There would appear to be no studies addressing whether sleeping in a light room is capable of suppressing melatonin in humans, or data describing the effects of a brief exposure to a low intensity light at night. However it is known that melatonin production is affected by the intensity, duration and quality of the light, so exposure to a dim light for a few minutes would not have the same result as exposure to a very bright light for the entire night. In addition, the eyelid is a very effective attenuator of light, so closing the eyes during sleep will very much reduce the subjective intensity of light. Whether or not a short-term, partial suppression of melatonin, as may occur following a brief period of illumination at night, is harmful largely remains an open question.

Should melatonin be used to treat breast cancer, or other illnesses?


The use of melatonin as a potential treatment for breast cancer and other illnesses was outside the remit of the report on power frequency electromagnetic fields, melatonin and the risk of breast cancer, and so it does not make any recommendations regarding the possible clinical uses of melatonin.

Do other opinions exist concerning EMFs, melatonin and cancer induction?


The possible effects of EMFs on melatonin (and on issues of health in general) are controversial, and while the conclusions in the AGNIR report would appear to be consistent with the views of many scientists and expert groups, others place a different interpretation on the experimental data and arrive at different conclusions. In short, they suggest that exposure to power frequency EMFs may disrupt melatonin and so increase the risk of cancer or other diseases.

For example, it has recently been suggested that magnetic fields may increase the risk of childhood leukemia via melatonin disruption (Henshaw and Reiter, 2005). It remains to be seen whether the increased risk in childhood leukaemia that has been found following long-term exposure in the home to magnetic fields (above about 0.4 µT) can be explained by changes in the timing or extent of melatonin production. As yet no direct evidence is available to support the hypothesis.

The issue of childhood leukaemia was outside the remit of the 2005 AGNIR report because it looked specifically at power frequency EMFs, melatonin and the risk of breast cancer. However, it has been considered in other AGNIR reports, published in 1992 and 2001, dealing with the risk of cancer from exposure to extremely low frequency EMFs.

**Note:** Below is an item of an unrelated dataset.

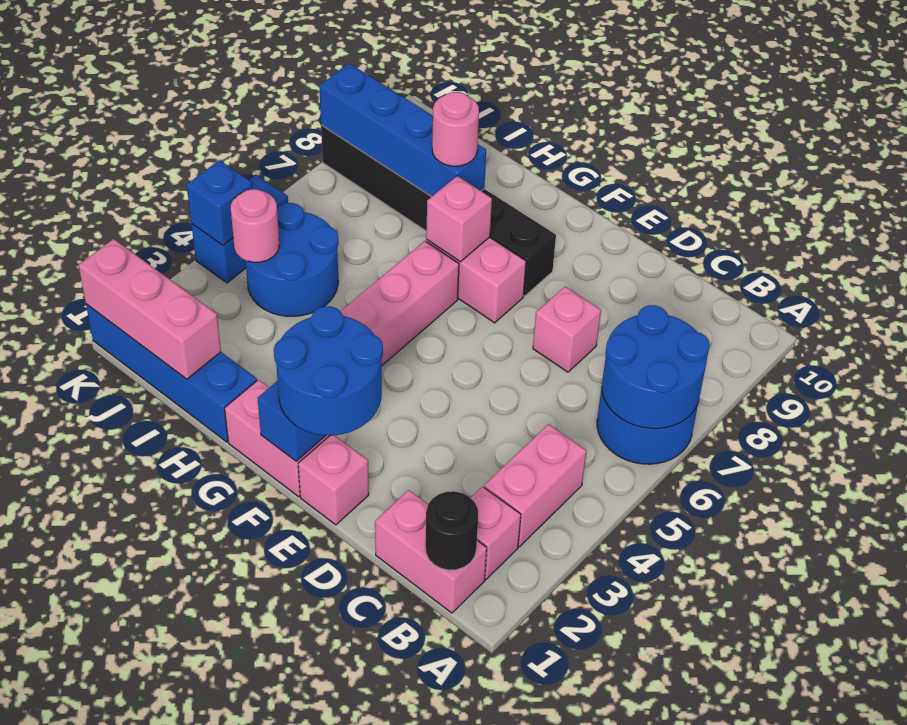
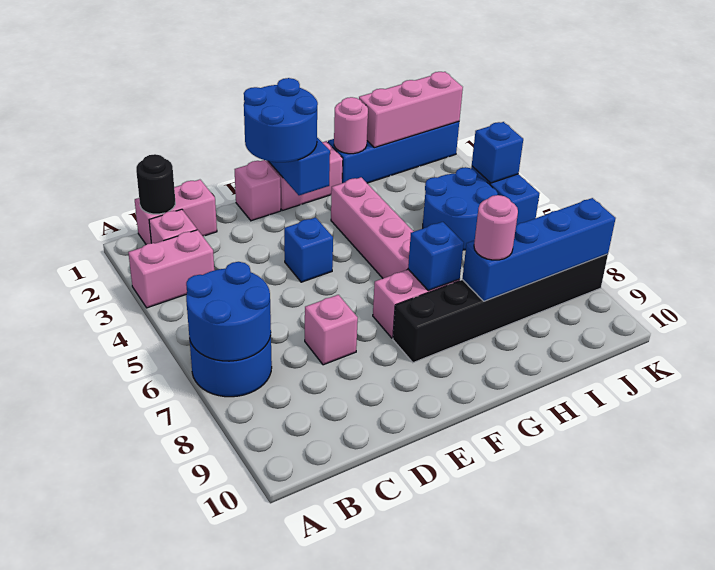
pink 1x2 brick [484,424,586,547] -> pink 1x2 brick turned to [128,230,214,308]
none -> blue 1x1 brick [284,217,333,282]
pink 1x1 brick [426,176,492,262] -> blue 1x1 brick [408,222,464,291]
pink 1x1 round brick [231,189,279,262] -> pink 1x1 round brick moved to [334,97,368,154]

Even if exposure to elevated levels of magnetic fields in the home could increase the risk of childhood leukaemia (via changes in melatonin, or by another route) magnetic fields are unlikely to be a major risk factor for that disease. It has been estimated by AGNIR that magnetic fields could be responsible for contributing an increased incidence of no more than about two extra cases of childhood leukaemia to the total burden in the UK of about 500 cases per year. One of these might be fatal. Research is continuing on many fronts to discover the major cause(s) of childhood leukaemia.